There are various other tumours which can occur in the area of the foot and ankle like ganglion cyst, spindle-cell lipoma, neuroma, solitary fibrous tumour, neurofibroma and fibroma.8 A high index of suspicion is required for the diagnosis of schwannoma. Predominant neurological symptoms like numbness and tingling might point towards a nerve involvement; however, compression of a nerve by any tumour may mimic the same. So clinically, it is difficult to diagnose a schwannoma.
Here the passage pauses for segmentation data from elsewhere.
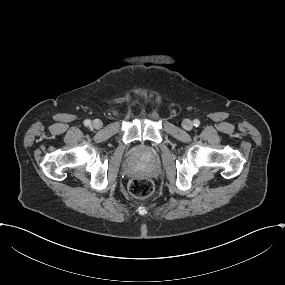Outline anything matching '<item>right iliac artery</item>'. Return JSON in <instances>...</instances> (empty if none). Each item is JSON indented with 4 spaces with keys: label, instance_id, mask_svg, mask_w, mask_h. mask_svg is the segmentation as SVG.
Masks as SVG:
<instances>
[{
    "label": "right iliac artery",
    "instance_id": "82829eb1",
    "mask_svg": "<svg viewBox=\"0 0 285 285\" xmlns=\"http://www.w3.org/2000/svg\"><path fill=\"white\" fill-rule=\"evenodd\" d=\"M90 124H91V121H90V120L87 119V120L84 121V125H85V126H89Z\"/></svg>",
    "mask_w": 285,
    "mask_h": 285
}]
</instances>
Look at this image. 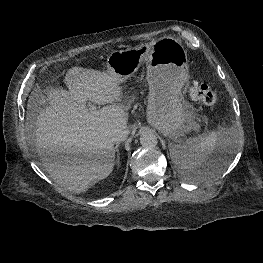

MRI is the radiological investigation of choice for such swellings. Zhang et al20 described a criteria for diagnosis of schwannomas on an MRI. Presence of two of the following four features suggests towards the diagnosis.
Split fat sign.
Bright rim sign.
Absence of lobular shape.
Absence of extensive oedema.
However, high degree of clinical suspicion and good communication between the surgical and radiology teams are required for this diagnosis. Target sign is also described as a part of MRI findings in schwannomas, which consists of a hypointense region inside a hyperintense periphery on T2-weighted images.21 MRI of our patient shows a target lesion along with all four of these signs. However, histopathological examination is the gold standard for diagnosis.
The average dimension of schwannoma in the foot and ankle is 1.5–2 cm.22 Despite schwannomas being of various sizes, most of them are smaller than 5 cm, whereas those larger than 5 cm are termed giant schwannomas.9 Only eight such cases in foot and ankle are reported, out of which only three were on the dorsum of the foot but none on the dorsolateral aspect.8 So our case is one of the first reports of a giant schwannoma in the region of the midfoot arising from the superficial peroneal nerve.
Histopathological features of schwannoma of the foot and ankle are the same as the ones at other sites, and these are described to compose of an Antoni A zone which has hypercellular areas with palisaded spindle cells in short bundles and an Antoni B zone which has hypocellular regions with vascularisation in myxoid matrix. Immunohistochemistry reveals increased S100 expression which is confirmatory towards diagnosis.1 In our study, the histopathology was highly suggestive of schwannoma and did not require immunohistochemistry for confirmation.
Learning points.
Schwannomas are benign tumours which are extremely rare in the superficial peroneal nerve, with no cases reported to date arising from this nerve in the region of the foot.
Giant schwannomas are also very rare in this region.
MRI allows for an early diagnosis. It can also provide valuable information about the size and extent of the lesion.
Schwannomas are histologically composed of palisaded spindle cells forming Antoni A and B zones.
Surgical excision is the primary treatment option. Long-term studies and follow-up are however required to know about the recurrence of these tumours.
Footnotes
Contributors: The following authors were responsible for drafting of the text, sourcing and editing of clinical images, investigating results, drawing original diagrams and algorithms, and critical revision for important intellectual content—YK, AB, SMA and DAG. The following authors gave final approval of the manuscript—YK, AB, SMA and DAG.
Funding: The authors have not declared a specific grant for this research from any funding agency in the public, commercial or not-for-profit sectors.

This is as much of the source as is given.